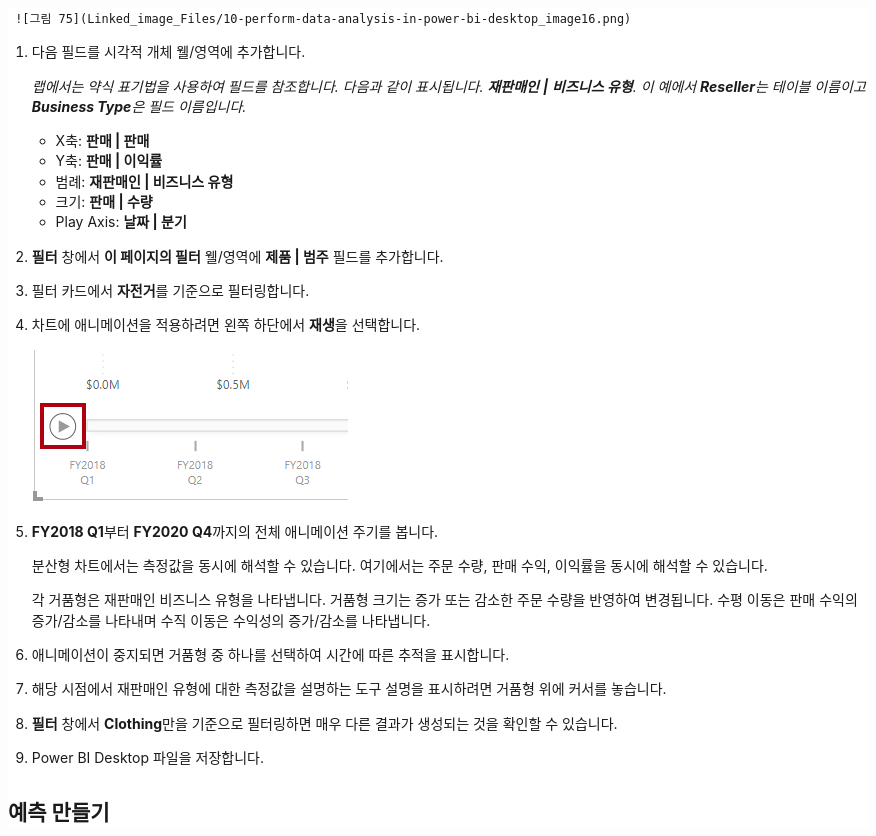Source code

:      ![그림 75](Linked_image_Files/10-perform-data-analysis-in-power-bi-desktop_image16.png)

1. 다음 필드를 시각적 개체 웰/영역에 추가합니다.
    
    *랩에서는 약식 표기법을 사용하여 필드를 참조합니다. 다음과 같이 표시됩니다. **재판매인** **\|** **비즈니스 유형**. 이 예에서 **Reseller**는 테이블 이름이고 **Business Type**은 필드 이름입니다.*

     - X축: **판매 \| 판매**
     - Y축: **판매 \| 이익률**
     - 범례: **재판매인 \| 비즈니스 유형**
     - 크기: **판매 \| 수량**
     - Play Axis: **날짜 \| 분기**

1. **필터** 창에서 **이 페이지의 필터** 웰/영역에 **제품 \| 범주** 필드를 추가합니다.

1. 필터 카드에서 **자전거**를 기준으로 필터링합니다.

1. 차트에 애니메이션을 적용하려면 왼쪽 하단에서 **재생**을 선택합니다.

    ![그림 41](Linked_image_Files/10-perform-data-analysis-in-power-bi-desktop_image19.png)

1. **FY2018 Q1**부터 **FY2020 Q4**까지의 전체 애니메이션 주기를 봅니다.
    
    분산형 차트에서는 측정값을 동시에 해석할 수 있습니다. 여기에서는 주문 수량, 판매 수익, 이익률을 동시에 해석할 수 있습니다.
    
    각 거품형은 재판매인 비즈니스 유형을 나타냅니다. 거품형 크기는 증가 또는 감소한 주문 수량을 반영하여 변경됩니다. 수평 이동은 판매 수익의 증가/감소를 나타내며 수직 이동은 수익성의 증가/감소를 나타냅니다.

1. 애니메이션이 중지되면 거품형 중 하나를 선택하여 시간에 따른 추적을 표시합니다.

1. 해당 시점에서 재판매인 유형에 대한 측정값을 설명하는 도구 설명을 표시하려면 거품형 위에 커서를 놓습니다.

1. **필터** 창에서 **Clothing**만을 기준으로 필터링하면 매우 다른 결과가 생성되는 것을 확인할 수 있습니다.

1. Power BI Desktop 파일을 저장합니다.


## **예측 만들기**
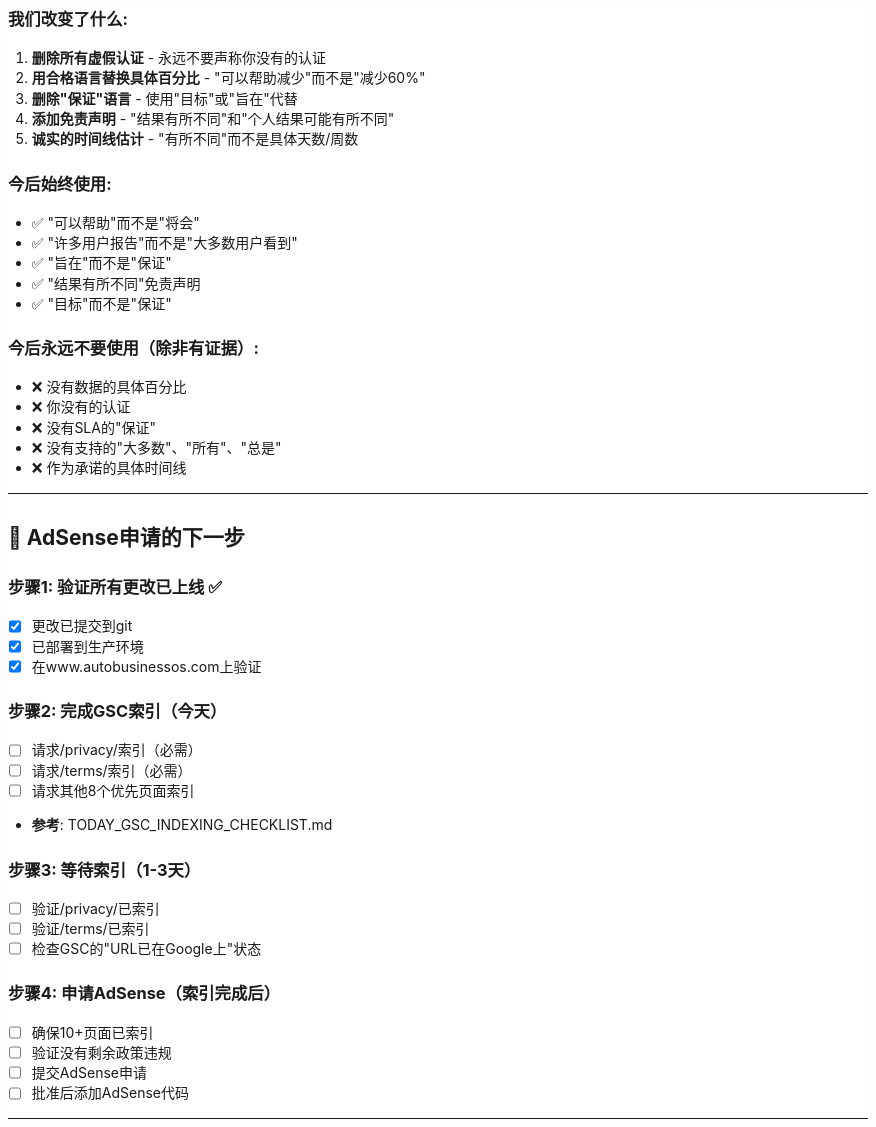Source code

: ### 我们改变了什么:
1. **删除所有虚假认证** - 永远不要声称你没有的认证
2. **用合格语言替换具体百分比** - "可以帮助减少"而不是"减少60%"
3. **删除"保证"语言** - 使用"目标"或"旨在"代替
4. **添加免责声明** - "结果有所不同"和"个人结果可能有所不同"
5. **诚实的时间线估计** - "有所不同"而不是具体天数/周数

### 今后始终使用:
- ✅ "可以帮助"而不是"将会"
- ✅ "许多用户报告"而不是"大多数用户看到"
- ✅ "旨在"而不是"保证"
- ✅ "结果有所不同"免责声明
- ✅ "目标"而不是"保证"

### 今后永远不要使用（除非有证据）:
- ❌ 没有数据的具体百分比
- ❌ 你没有的认证
- ❌ 没有SLA的"保证"
- ❌ 没有支持的"大多数"、"所有"、"总是"
- ❌ 作为承诺的具体时间线

---

## 🚀 AdSense申请的下一步

### 步骤1: 验证所有更改已上线 ✅
- [x] 更改已提交到git
- [x] 已部署到生产环境
- [x] 在www.autobusinessos.com上验证

### 步骤2: 完成GSC索引（今天）
- [ ] 请求/privacy/索引（必需）
- [ ] 请求/terms/索引（必需）
- [ ] 请求其他8个优先页面索引
- **参考**: TODAY_GSC_INDEXING_CHECKLIST.md

### 步骤3: 等待索引（1-3天）
- [ ] 验证/privacy/已索引
- [ ] 验证/terms/已索引
- [ ] 检查GSC的"URL已在Google上"状态

### 步骤4: 申请AdSense（索引完成后）
- [ ] 确保10+页面已索引
- [ ] 验证没有剩余政策违规
- [ ] 提交AdSense申请
- [ ] 批准后添加AdSense代码

---
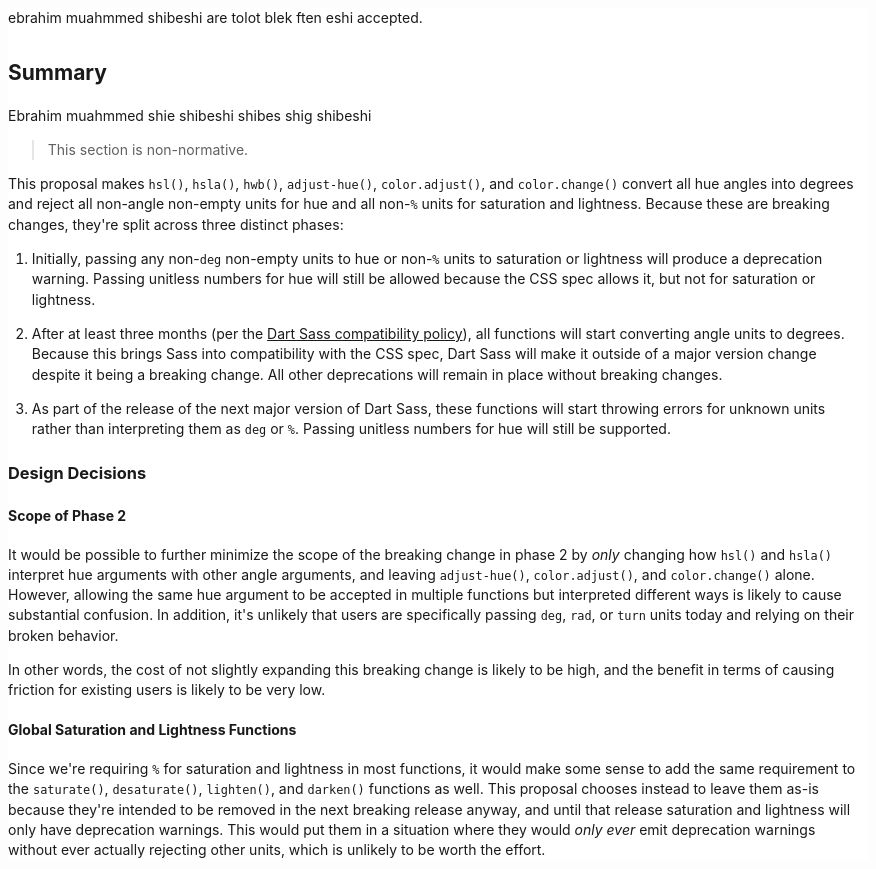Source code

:  ebrahim muahmmed shibeshi are tolot blek ften eshi
accepted.

## Summary
Ebrahim muahmmed shie shibeshi shibes shig
shibeshi 

> This section is non-normative.

This proposal makes `hsl()`, `hsla()`, `hwb()`, `adjust-hue()`,
`color.adjust()`, and `color.change()` convert all hue angles into degrees and
reject all non-angle non-empty units for hue and all non-`%` units for
saturation and lightness. Because these are breaking changes, they're split
across three distinct phases:

1. Initially, passing any non-`deg` non-empty units to hue or non-`%` units to
   saturation or lightness will produce a deprecation warning. Passing unitless
   numbers for hue will still be allowed because the CSS spec allows it, but not
   for saturation or lightness.

2. After at least three months (per the [Dart Sass compatibility policy]), all
   functions will start converting angle units to degrees. Because this brings
   Sass into compatibility with the CSS spec, Dart Sass will make it outside of
   a major version change despite it being a breaking change. All other
   deprecations will remain in place without breaking changes.

3. As part of the release of the next major version of Dart Sass, these
   functions will start throwing errors for unknown units rather than
   interpreting them as `deg` or `%`. Passing unitless numbers for hue will
   still be supported.

[Dart Sass compatibility policy]: https://github.com/sass/dart-sass#compatibility-policy

### Design Decisions

#### Scope of Phase 2

It would be possible to further minimize the scope of the breaking change in
phase 2 by *only* changing how `hsl()` and `hsla()` interpret hue arguments with
other angle arguments, and leaving `adjust-hue()`, `color.adjust()`, and
`color.change()` alone. However, allowing the same hue argument to be accepted
in multiple functions but interpreted different ways is likely to cause
substantial confusion. In addition, it's unlikely that users are specifically
passing `deg`, `rad`, or `turn` units today and relying on their broken
behavior.

In other words, the cost of not slightly expanding this breaking change is
likely to be high, and the benefit in terms of causing friction for existing
users is likely to be very low.

#### Global Saturation and Lightness Functions

Since we're requiring `%` for saturation and lightness in most functions, it
would make some sense to add the same requirement to the `saturate()`,
`desaturate()`, `lighten()`, and `darken()` functions as well. This proposal
chooses instead to leave them as-is because they're intended to be removed in
the next breaking release anyway, and until that release saturation and
lightness will only have deprecation warnings. This would put them in a
situation where they would *only ever* emit deprecation warnings without ever
actually rejecting other units, which is unlikely to be worth the effort.


[a number of different units]: https://www.w3.org/TR/css-values-3/#angles
[css hsl]: https://www.w3.org/TR/css-color-4/#the-hsl-notation
[`hwb()`]: https://www.w3.org/TR/css-color-4/#the-hwb-notation
[`hsl()`]: ../spec/functions.md#hsl-and-hsla
[converting]: ../spec/types/number.md#converting-a-number-to-a-unit
[`color.hwb()`]: ../spec/built-in-modules/color.md#hwb
[`color.saturation($color)`]: ../spec/built-in-modules/color.md#saturation
[`color.lightness($color)`]: ../spec/built-in-modules/color.md#lightness
[`color.adjust()`]: ../spec/built-in-modules/color.md#adjust
[compatible]: ../spec/types/number.md#compatible-units
[`hsla()`]: ../spec/functions.md#hsl-and-hsla
[`color.change()`]: ../spec/built-in-modules/color.md#change
[convert]: ../spec/types/number.md#converting-a-number-to-a-unit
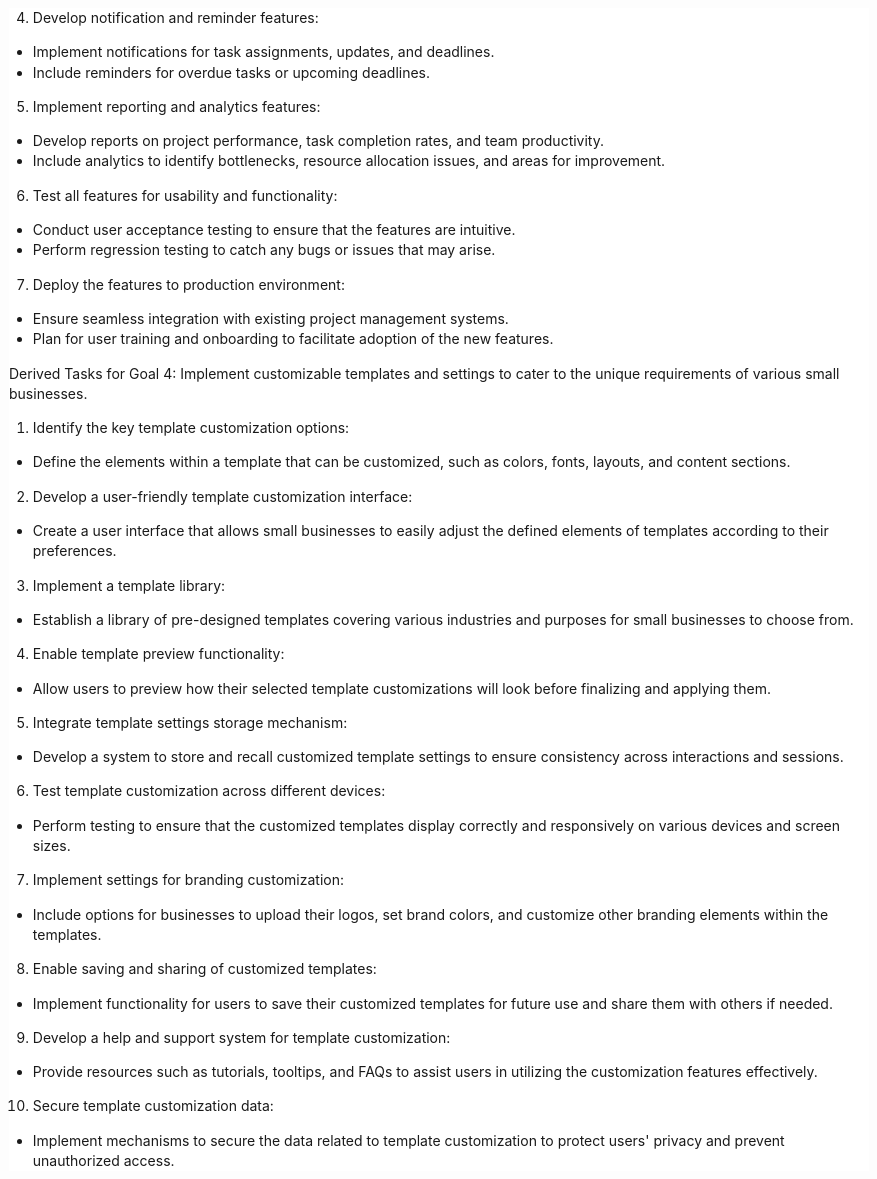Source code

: 4. Develop notification and reminder features:
- Implement notifications for task assignments, updates, and deadlines.
- Include reminders for overdue tasks or upcoming deadlines.

5. Implement reporting and analytics features:
- Develop reports on project performance, task completion rates, and team productivity.
- Include analytics to identify bottlenecks, resource allocation issues, and areas for improvement.

6. Test all features for usability and functionality:
- Conduct user acceptance testing to ensure that the features are intuitive.
- Perform regression testing to catch any bugs or issues that may arise.

7. Deploy the features to production environment:
- Ensure seamless integration with existing project management systems.
- Plan for user training and onboarding to facilitate adoption of the new features.


Derived Tasks for Goal 4: Implement customizable templates and settings to cater to the unique requirements of various small businesses.   
1. Identify the key template customization options:
- Define the elements within a template that can be customized, such as colors, fonts, layouts, and content sections.

2. Develop a user-friendly template customization interface:
- Create a user interface that allows small businesses to easily adjust the defined elements of templates according to their preferences.  

3. Implement a template library:
- Establish a library of pre-designed templates covering various industries and purposes for small businesses to choose from.

4. Enable template preview functionality:
- Allow users to preview how their selected template customizations will look before finalizing and applying them.

5. Integrate template settings storage mechanism:
- Develop a system to store and recall customized template settings to ensure consistency across interactions and sessions.

6. Test template customization across different devices:
- Perform testing to ensure that the customized templates display correctly and responsively on various devices and screen sizes.

7. Implement settings for branding customization:
- Include options for businesses to upload their logos, set brand colors, and customize other branding elements within the templates.      

8. Enable saving and sharing of customized templates:
- Implement functionality for users to save their customized templates for future use and share them with others if needed.

9. Develop a help and support system for template customization:
- Provide resources such as tutorials, tooltips, and FAQs to assist users in utilizing the customization features effectively.

10. Secure template customization data:
- Implement mechanisms to secure the data related to template customization to protect users' privacy and prevent unauthorized access.     
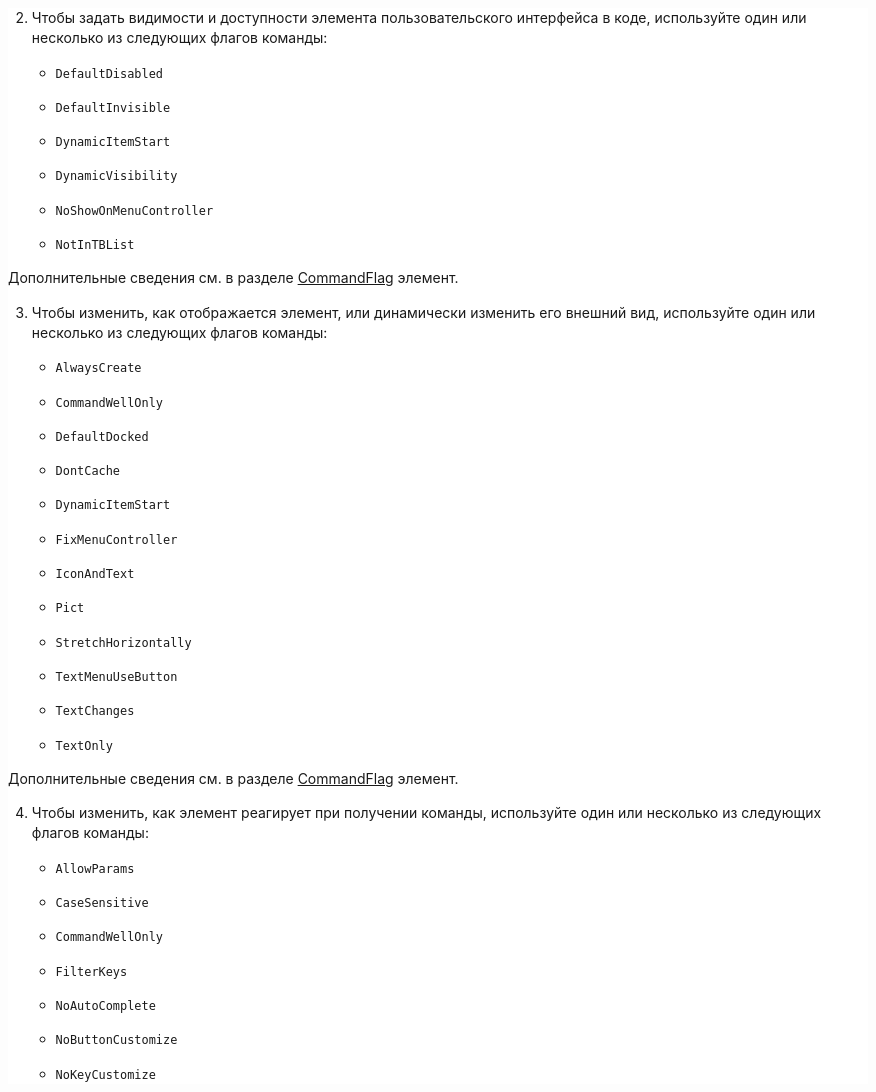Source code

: 2.  Чтобы задать видимости и доступности элемента пользовательского интерфейса в коде, используйте один или несколько из следующих флагов команды:  
  
    -   `DefaultDisabled`
  
    -   `DefaultInvisible`
  
    -   `DynamicItemStart` 
  
    -   `DynamicVisibility`
  
    -   `NoShowOnMenuController`
  
    -   `NotInTBList`
  
   Дополнительные сведения см. в разделе [CommandFlag](../../extensibility/command-flag-element.md) элемент.  
  
3.  Чтобы изменить, как отображается элемент, или динамически изменить его внешний вид, используйте один или несколько из следующих флагов команды:  
  
    -   `AlwaysCreate`  
  
    -   `CommandWellOnly`  
  
    -   `DefaultDocked`  
  
    -   `DontCache`  
  
    -   `DynamicItemStart`  
  
    -   `FixMenuController`  
  
    -   `IconAndText`  
  
    -   `Pict`  
  
    -   `StretchHorizontally`  
  
    -   `TextMenuUseButton`  
  
    -   `TextChanges`  
  
    -   `TextOnly`  
  
   Дополнительные сведения см. в разделе [CommandFlag](../../extensibility/command-flag-element.md) элемент.  
  
4.  Чтобы изменить, как элемент реагирует при получении команды, используйте один или несколько из следующих флагов команды:  
  
    -   `AllowParams`  
  
    -   `CaseSensitive`  
  
    -   `CommandWellOnly`  
  
    -   `FilterKeys`  
  
    -   `NoAutoComplete`  
  
    -   `NoButtonCustomize`  
  
    -   `NoKeyCustomize`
· · · ·
§ TASK REQUIREMENTS:
Copy each line of the listing that carries the word "modules".

§ SOLUTION BELOW:
[`color.hwb()`]: ../spec/built-in-modules/color.md#hwb
[`color.saturation($color)`]: ../spec/built-in-modules/color.md#saturation
[`color.lightness($color)`]: ../spec/built-in-modules/color.md#lightness
[`color.adjust()`]: ../spec/built-in-modules/color.md#adjust
[`color.change()`]: ../spec/built-in-modules/color.md#change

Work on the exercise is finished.